Numerical Methods and Implementation

Uncertainty Quantification Methods

🧑‍🎓

I understand the theory. But in practice, how do you actually get numerical values for $u_\text{num}$ and $u_\text{input}$? Is there a proper procedure?

🎓

For $u_\text{num}$, the most widely used method is Richardson extrapolation + GCI. Let's outline the procedure:

Solve the same problem on three or more mesh densities (coarse, medium, fine). Let the representative mesh sizes be $h_1 > h_2 > h_3$.
Set the refinement ratio $r = h_1 / h_2$ (typically $r \approx 1.3\sim2.0$).
Determine the apparent order of convergence $p$:

$$ p = \frac{\ln\!\left(\frac{f_1 - f_2}{f_2 - f_3}\right)}{\ln(r)} $$

🎓

Here, $f_1, f_2, f_3$ are the solution values on the coarse, medium, and fine meshes, respectively. Then calculate the GCI (Grid Convergence Index):

$$ \text{GCI}_\text{fine} = \frac{F_s}{r^p - 1} \left| \frac{f_2 - f_3}{f_3} \right| $$

The safety factor $F_s = 1.25$ (for three-level extrapolation). This $\text{GCI}_\text{fine}$ becomes the estimate for the numerical uncertainty $u_\text{num}$.

🧑‍🎓

So you solve on three meshes and estimate "how far from the true solution" based on the convergence behavior.

Combination with Monte Carlo Method

🧑‍🎓

What about $u_\text{input}$? If there are 10 or 20 input parameters, calculating all the sensitivity coefficients seems tough...

🎓

Exactly, the sensitivity coefficient method becomes computationally expensive with many parameters. That's where the Monte Carlo method comes in. The procedure is:

Set probability distributions (normal, uniform, etc.) for each input parameter.
Generate $N$ sample sets (e.g., $N = 100 \sim 10{,}000$) using methods like Latin Hypercube Sampling (LHS).
Run the simulation for each sample to obtain the distribution of the response.
The standard deviation of the response becomes $u_\text{input}$.

However, running $N=1000$ simulations is not realistic for CFD where a single simulation takes hours. Therefore, a practical approach is to insert a surrogate model (response surface method, Kriging, PCE: Polynomial Chaos Expansion) to reduce computational cost.

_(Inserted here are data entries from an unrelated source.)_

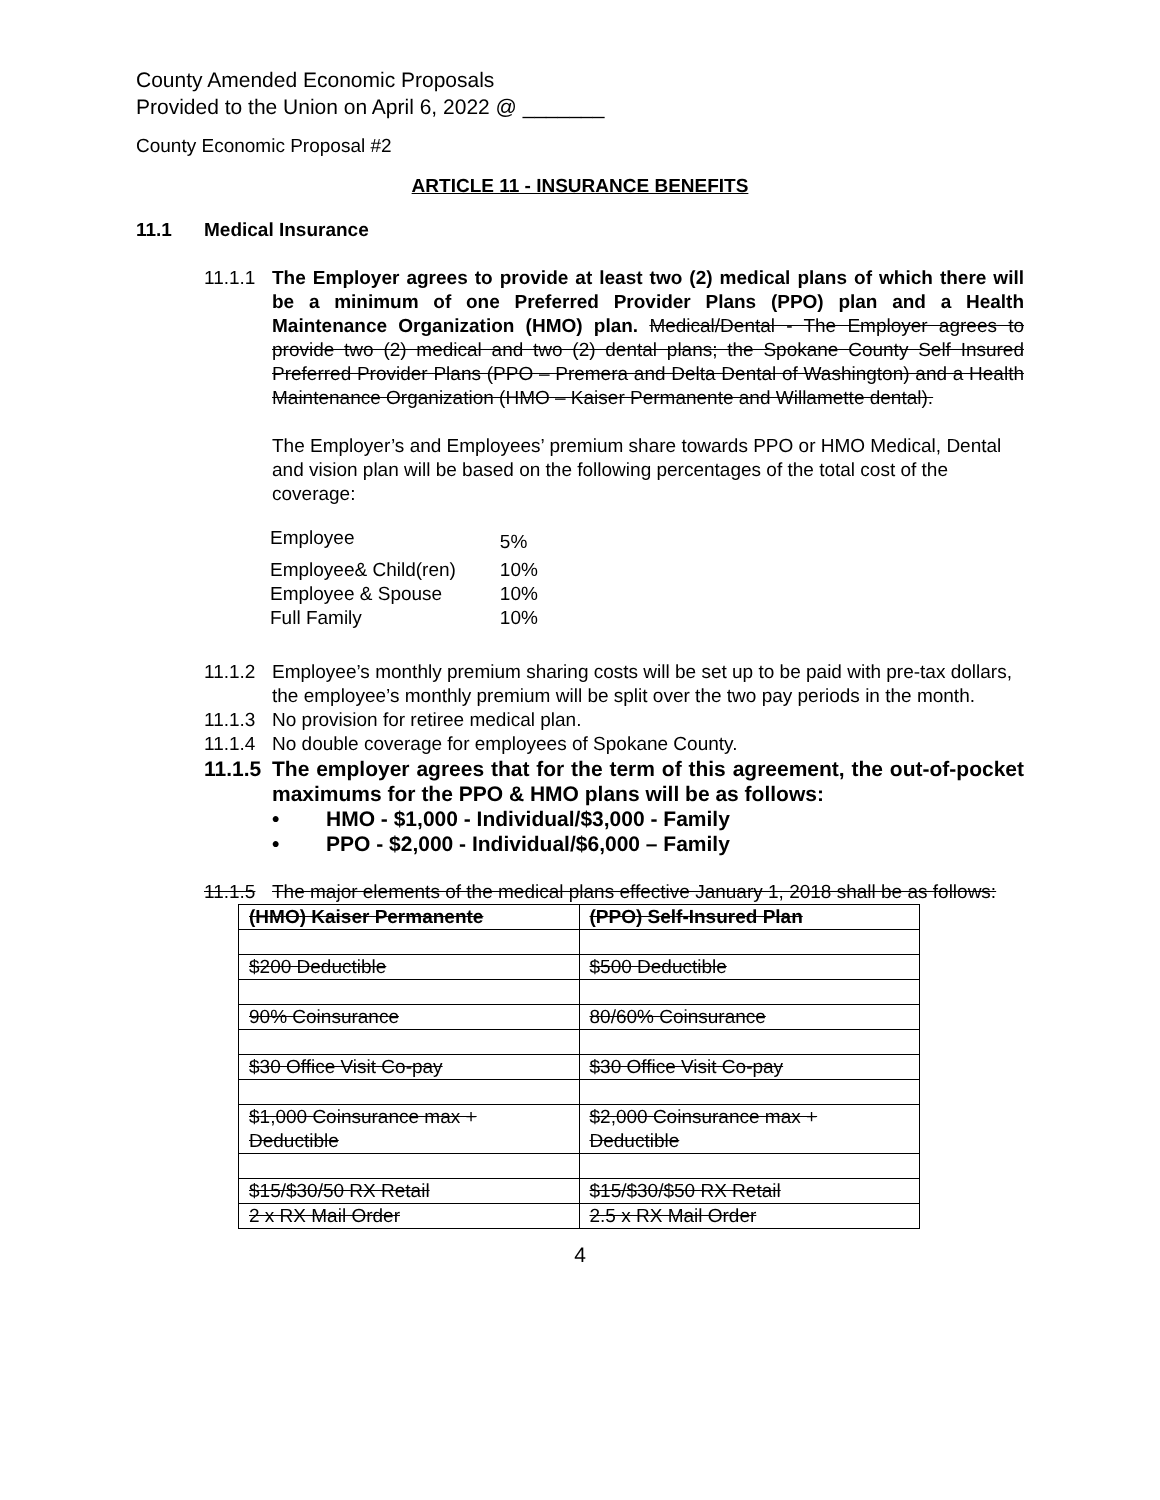County Amended Economic Proposals
Provided to the Union on April 6, 2022 @ _______
County Economic Proposal #2
ARTICLE 11 - INSURANCE BENEFITS
11.1 Medical Insurance
11.1.1 The Employer agrees to provide at least two (2) medical plans of which there will be a minimum of one Preferred Provider Plans (PPO) plan and a Health Maintenance Organization (HMO) plan. Medical/Dental - The Employer agrees to provide two (2) medical and two (2) dental plans; the Spokane County Self Insured Preferred Provider Plans (PPO – Premera and Delta Dental of Washington) and a Health Maintenance Organization (HMO – Kaiser Permanente and Willamette dental).
The Employer’s and Employees’ premium share towards PPO or HMO Medical, Dental and vision plan will be based on the following percentages of the total cost of the coverage:
| Employee | 5% |
| Employee& Child(ren) | 10% |
| Employee & Spouse | 10% |
| Full Family | 10% |
11.1.2 Employee’s monthly premium sharing costs will be set up to be paid with pre-tax dollars, the employee’s monthly premium will be split over the two pay periods in the month.
11.1.3 No provision for retiree medical plan.
11.1.4 No double coverage for employees of Spokane County.
11.1.5 The employer agrees that for the term of this agreement, the out-of-pocket maximums for the PPO & HMO plans will be as follows:
• HMO - $1,000 - Individual/$3,000 - Family
• PPO - $2,000 - Individual/$6,000 – Family
11.1.5 The major elements of the medical plans effective January 1, 2018 shall be as follows:
| (HMO) Kaiser Permanente | (PPO) Self-Insured Plan |
| $200 Deductible | $500 Deductible |
| 90% Coinsurance | 80/60% Coinsurance |
| $30 Office Visit Co-pay | $30 Office Visit Co-pay |
| $1,000 Coinsurance max + Deductible | $2,000 Coinsurance max + Deductible |
| $15/$30/50 RX Retail | $15/$30/$50 RX Retail |
| 2 x RX Mail Order | 2.5 x RX Mail Order |
4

Contribution Decomposition via Sensitivity Analysis

🧑‍🎓

When $u_\text{val}$ is too large to be useful, I'd want to know "which uncertainty to reduce for the best effect."

🎓

That's where uncertainty contribution decomposition (Uncertainty Budget) becomes important. Look at the ratio of each term in $u_\text{val}^2 = u_\text{num}^2 + u_\text{input}^2 + u_\text{exp}^2$.

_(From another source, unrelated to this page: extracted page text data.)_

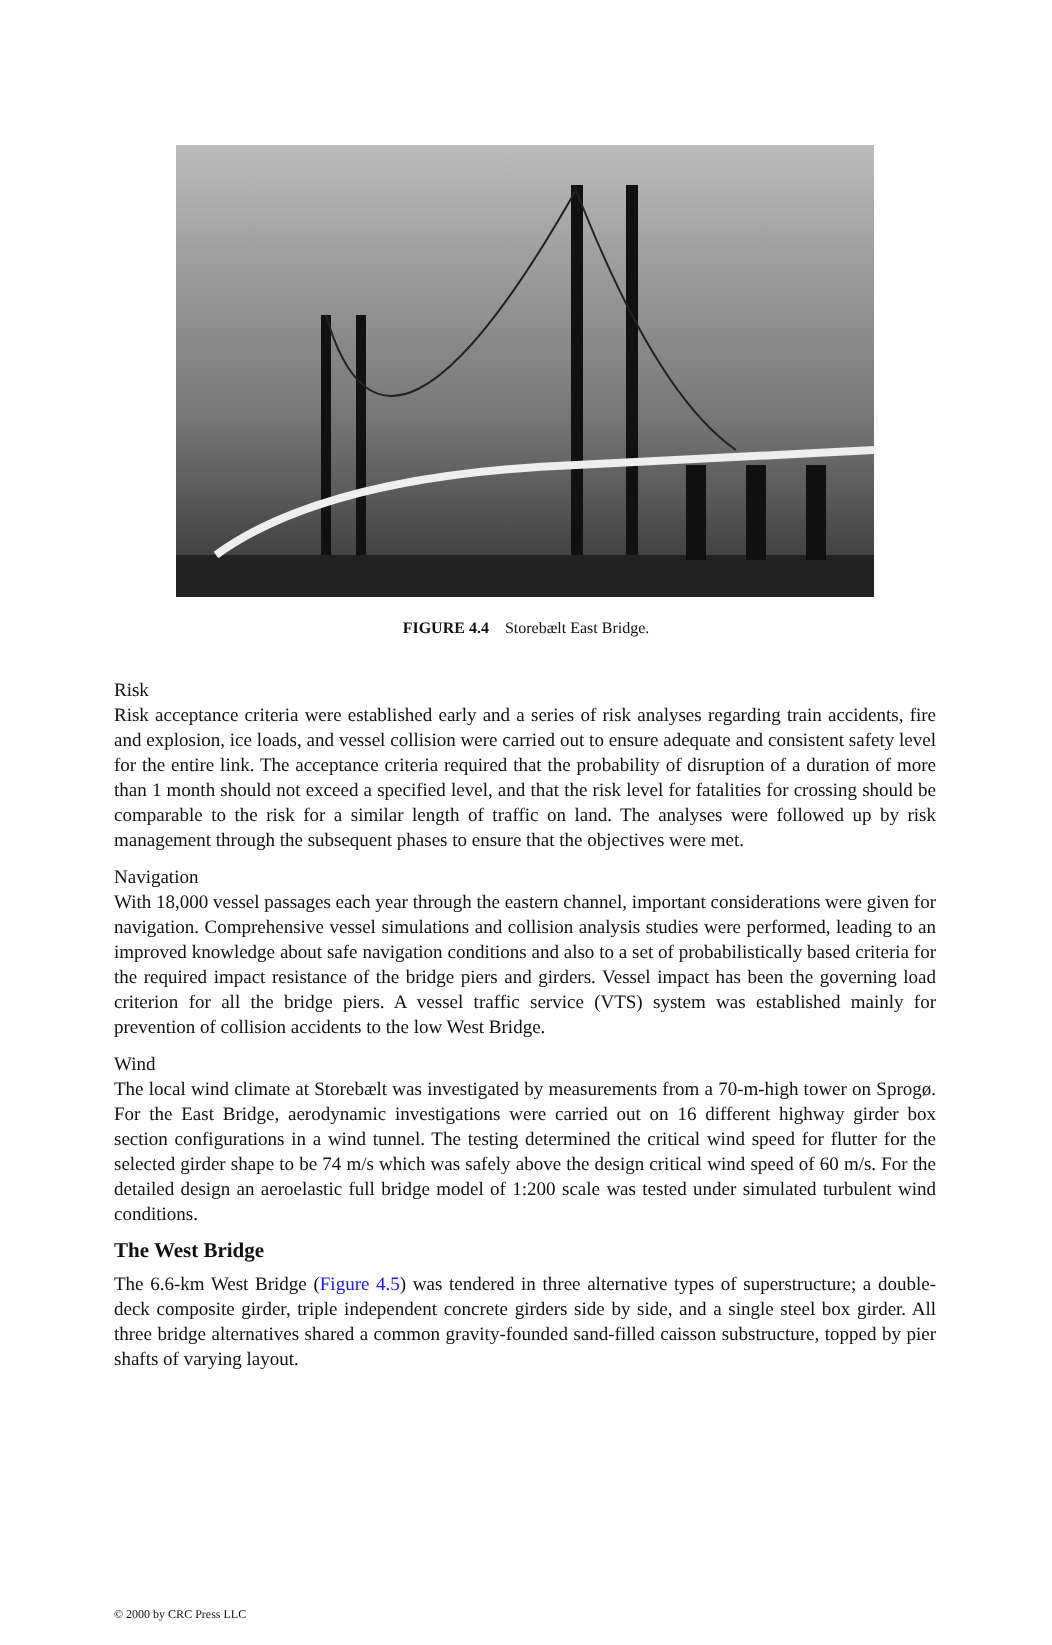FIGURE 4.4 Storebælt East Bridge.
Risk
Risk acceptance criteria were established early and a series of risk analyses regarding train accidents, fire and explosion, ice loads, and vessel collision were carried out to ensure adequate and consistent safety level for the entire link. The acceptance criteria required that the probability of disruption of a duration of more than 1 month should not exceed a specified level, and that the risk level for fatalities for crossing should be comparable to the risk for a similar length of traffic on land. The analyses were followed up by risk management through the subsequent phases to ensure that the objectives were met.
Navigation
With 18,000 vessel passages each year through the eastern channel, important considerations were given for navigation. Comprehensive vessel simulations and collision analysis studies were performed, leading to an improved knowledge about safe navigation conditions and also to a set of probabilistically based criteria for the required impact resistance of the bridge piers and girders. Vessel impact has been the governing load criterion for all the bridge piers. A vessel traffic service (VTS) system was established mainly for prevention of collision accidents to the low West Bridge.
Wind
The local wind climate at Storebælt was investigated by measurements from a 70-m-high tower on Sprogø. For the East Bridge, aerodynamic investigations were carried out on 16 different highway girder box section configurations in a wind tunnel. The testing determined the critical wind speed for flutter for the selected girder shape to be 74 m/s which was safely above the design critical wind speed of 60 m/s. For the detailed design an aeroelastic full bridge model of 1:200 scale was tested under simulated turbulent wind conditions.
The West Bridge
The 6.6-km West Bridge (Figure 4.5) was tendered in three alternative types of superstructure; a double-deck composite girder, triple independent concrete girders side by side, and a single steel box girder. All three bridge alternatives shared a common gravity-founded sand-filled caisson substructure, topped by pier shafts of varying layout.
© 2000 by CRC Press LLC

For example, in an actual project where $u_\text{val} = 12.5$ MPa:

Uncertainty Component	Value [MPa]	Squared Contribution Rate	Countermeasure
$u_\text{num}$	3.2	6.6%	Mesh refinement
$u_\text{input}$	11.0	77.4%	Improve material test accuracy
$u_\text{exp}$	5.0	16.0%	Calibrate measurement system
$u_\text{val}$ (combined)	12.5	100%	—

🎓

In this example, $u_\text{input}$ is dominant (77.4%), so refining the mesh would hardly reduce the overall uncertainty. You can see that improving the accuracy of material property values is the most cost-effective. Being able to make such judgments is a strength of the V&V 20 framework.

Practical Guide

How to Plan Validation

🧑‍🎓

Professor, when actually doing validation, what should I do first? Should I just start by calculating $E = S - D$?

🎓

That's a common beginner mistake. First, you must create a validation plan. ASME V&V 20 recommends using a "PIRT (Phenomena Identification and Ranking Table)" and proceeding in the following order:

Decide on the SRQ (System Response Quantity) for validation: What will you compare? Maximum stress? Temperature distribution? Flow velocity profile? Vague "does the result match?" is not enough. Be specific about the response quantity.
Set the required accuracy criteria: Determine $\delta_\text{req}$ (allowable error). Without this, you cannot judge "pass."
Develop an experimental plan: Over what parameter range, how many measurements? Choose measurement methods that can sufficiently reduce uncertainty.
Complete code verification (Verification) first: Complete code verification and solution verification before validation. Validation is meaningless if there are numerical bugs.